Background: The usefulness of QT dispersion (QTd) during adenosine myocardial perfusion imaging (MPI) to predict severity of coronary artery disease (CAD) has not been studied.

Methods: Eighty-eight patients referred for diagnostic cardiac catheterization after abnormal MPI were included. Thirty-four patients with no stenosis (Duke Score = 0) were included in Group 1, and 54 patients with significant CAD (Duke Score > or = 2) formed Group 2. Resting and stress QTd and prolongation in QTd (delta QTd) were measured and evaluated as independent predictors for severity of CAD.

Results: Resting QTd was higher in Group 2 as compared with Group 1. During peak infusion of adenosine, QTd was significantly prolonged in Group 1 but remained unchanged, or fixed, in Group 2. In addition, in patients with significant CAD, resting QTd positively correlated with the Duke Score.
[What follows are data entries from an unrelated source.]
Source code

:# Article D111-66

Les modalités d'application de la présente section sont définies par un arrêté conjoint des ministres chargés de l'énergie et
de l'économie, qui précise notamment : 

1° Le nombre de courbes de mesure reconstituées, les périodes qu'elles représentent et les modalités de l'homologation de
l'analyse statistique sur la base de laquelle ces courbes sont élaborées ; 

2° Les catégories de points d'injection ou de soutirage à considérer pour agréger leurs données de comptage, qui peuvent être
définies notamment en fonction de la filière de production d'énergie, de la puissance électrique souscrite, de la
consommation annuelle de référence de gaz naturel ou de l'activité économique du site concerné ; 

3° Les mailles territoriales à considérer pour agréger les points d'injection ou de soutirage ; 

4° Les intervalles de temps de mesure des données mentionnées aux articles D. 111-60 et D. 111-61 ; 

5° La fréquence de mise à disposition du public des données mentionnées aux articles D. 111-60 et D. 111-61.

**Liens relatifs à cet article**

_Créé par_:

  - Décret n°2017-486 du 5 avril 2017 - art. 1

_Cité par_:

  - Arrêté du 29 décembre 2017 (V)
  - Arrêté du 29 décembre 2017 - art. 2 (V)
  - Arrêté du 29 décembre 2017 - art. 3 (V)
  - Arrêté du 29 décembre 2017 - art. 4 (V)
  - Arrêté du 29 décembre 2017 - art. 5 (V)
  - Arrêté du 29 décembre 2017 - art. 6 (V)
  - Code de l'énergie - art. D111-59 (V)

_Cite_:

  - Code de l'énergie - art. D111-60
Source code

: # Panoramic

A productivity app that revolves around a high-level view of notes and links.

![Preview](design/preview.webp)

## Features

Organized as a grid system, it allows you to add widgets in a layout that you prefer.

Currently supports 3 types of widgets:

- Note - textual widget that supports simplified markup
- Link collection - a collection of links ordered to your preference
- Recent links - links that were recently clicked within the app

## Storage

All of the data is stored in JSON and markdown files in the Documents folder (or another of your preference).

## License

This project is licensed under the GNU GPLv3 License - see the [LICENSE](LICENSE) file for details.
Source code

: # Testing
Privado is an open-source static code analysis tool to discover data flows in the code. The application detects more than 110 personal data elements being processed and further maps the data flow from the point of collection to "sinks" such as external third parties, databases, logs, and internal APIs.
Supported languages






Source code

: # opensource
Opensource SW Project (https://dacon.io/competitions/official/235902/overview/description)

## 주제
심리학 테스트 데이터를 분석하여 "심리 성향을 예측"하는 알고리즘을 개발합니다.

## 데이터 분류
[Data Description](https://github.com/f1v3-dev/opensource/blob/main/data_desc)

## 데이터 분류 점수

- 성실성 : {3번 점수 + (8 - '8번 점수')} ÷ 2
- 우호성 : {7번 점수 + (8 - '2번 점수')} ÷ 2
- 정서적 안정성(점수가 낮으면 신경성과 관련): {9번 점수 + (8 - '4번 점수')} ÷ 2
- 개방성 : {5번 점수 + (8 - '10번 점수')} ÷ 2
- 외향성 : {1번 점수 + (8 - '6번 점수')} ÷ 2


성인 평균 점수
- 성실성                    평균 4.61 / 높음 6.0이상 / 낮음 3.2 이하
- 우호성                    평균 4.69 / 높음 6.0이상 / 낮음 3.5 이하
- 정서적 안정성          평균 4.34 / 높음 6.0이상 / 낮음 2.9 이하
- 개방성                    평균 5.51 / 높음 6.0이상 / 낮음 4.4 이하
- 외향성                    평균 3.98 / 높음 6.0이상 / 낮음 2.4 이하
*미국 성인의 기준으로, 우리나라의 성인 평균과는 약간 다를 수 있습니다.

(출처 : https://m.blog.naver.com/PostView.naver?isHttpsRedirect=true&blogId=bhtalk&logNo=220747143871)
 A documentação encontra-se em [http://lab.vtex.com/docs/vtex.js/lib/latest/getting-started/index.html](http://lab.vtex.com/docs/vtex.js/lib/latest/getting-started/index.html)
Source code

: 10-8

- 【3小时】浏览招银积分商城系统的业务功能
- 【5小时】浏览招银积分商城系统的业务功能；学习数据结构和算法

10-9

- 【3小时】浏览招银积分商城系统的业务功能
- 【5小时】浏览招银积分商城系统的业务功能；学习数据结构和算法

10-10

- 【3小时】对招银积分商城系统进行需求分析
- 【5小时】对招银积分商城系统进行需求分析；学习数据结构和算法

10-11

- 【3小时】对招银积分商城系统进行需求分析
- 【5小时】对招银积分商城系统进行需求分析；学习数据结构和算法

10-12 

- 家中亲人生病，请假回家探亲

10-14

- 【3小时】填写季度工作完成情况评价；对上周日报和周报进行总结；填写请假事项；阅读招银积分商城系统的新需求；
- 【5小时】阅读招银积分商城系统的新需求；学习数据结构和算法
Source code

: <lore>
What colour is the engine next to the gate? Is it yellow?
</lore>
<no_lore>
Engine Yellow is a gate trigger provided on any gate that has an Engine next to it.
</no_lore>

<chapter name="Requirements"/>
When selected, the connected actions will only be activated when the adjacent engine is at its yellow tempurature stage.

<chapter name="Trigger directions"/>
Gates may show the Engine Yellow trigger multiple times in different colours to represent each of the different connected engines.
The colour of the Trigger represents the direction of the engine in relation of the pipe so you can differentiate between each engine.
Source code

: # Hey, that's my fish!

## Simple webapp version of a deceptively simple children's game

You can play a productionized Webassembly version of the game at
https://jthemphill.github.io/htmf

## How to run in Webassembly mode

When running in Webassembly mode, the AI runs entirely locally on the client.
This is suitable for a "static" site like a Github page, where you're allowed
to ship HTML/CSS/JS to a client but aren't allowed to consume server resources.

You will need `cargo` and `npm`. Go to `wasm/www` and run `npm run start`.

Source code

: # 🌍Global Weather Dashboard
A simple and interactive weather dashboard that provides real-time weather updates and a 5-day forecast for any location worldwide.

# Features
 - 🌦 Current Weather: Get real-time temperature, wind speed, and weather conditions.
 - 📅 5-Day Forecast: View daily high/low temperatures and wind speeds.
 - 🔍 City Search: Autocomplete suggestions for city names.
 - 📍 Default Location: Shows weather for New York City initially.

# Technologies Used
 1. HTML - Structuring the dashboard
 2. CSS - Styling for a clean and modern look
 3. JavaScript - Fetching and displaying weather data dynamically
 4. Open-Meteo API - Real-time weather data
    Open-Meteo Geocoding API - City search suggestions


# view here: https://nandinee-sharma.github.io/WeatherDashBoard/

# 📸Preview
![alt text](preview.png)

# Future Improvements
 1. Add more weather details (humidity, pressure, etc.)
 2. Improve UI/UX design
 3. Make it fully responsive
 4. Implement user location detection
On multiple regression analysis; independent predictors for significant CAD (odds ratio [OR], 95% confidence interval [CI], p-value) were resting QTd (4.9, 95% CI 1.1-21.6, < 0.05 for fourth Quartile compared with first Quartile) and delta QTd (4.0, 1.4-11.2, < 0.01 for first and second Quartiles compared with third and fourth Quartiles).

Conclusion: In patients with abnormal stress MPI, prolonged resting QTd, and fixation of QTd during stress are independent predictors of significant CAD. In addition, resting QTd correlate with the Duke Jeopardy Score and therefore, may have independent prognostic value.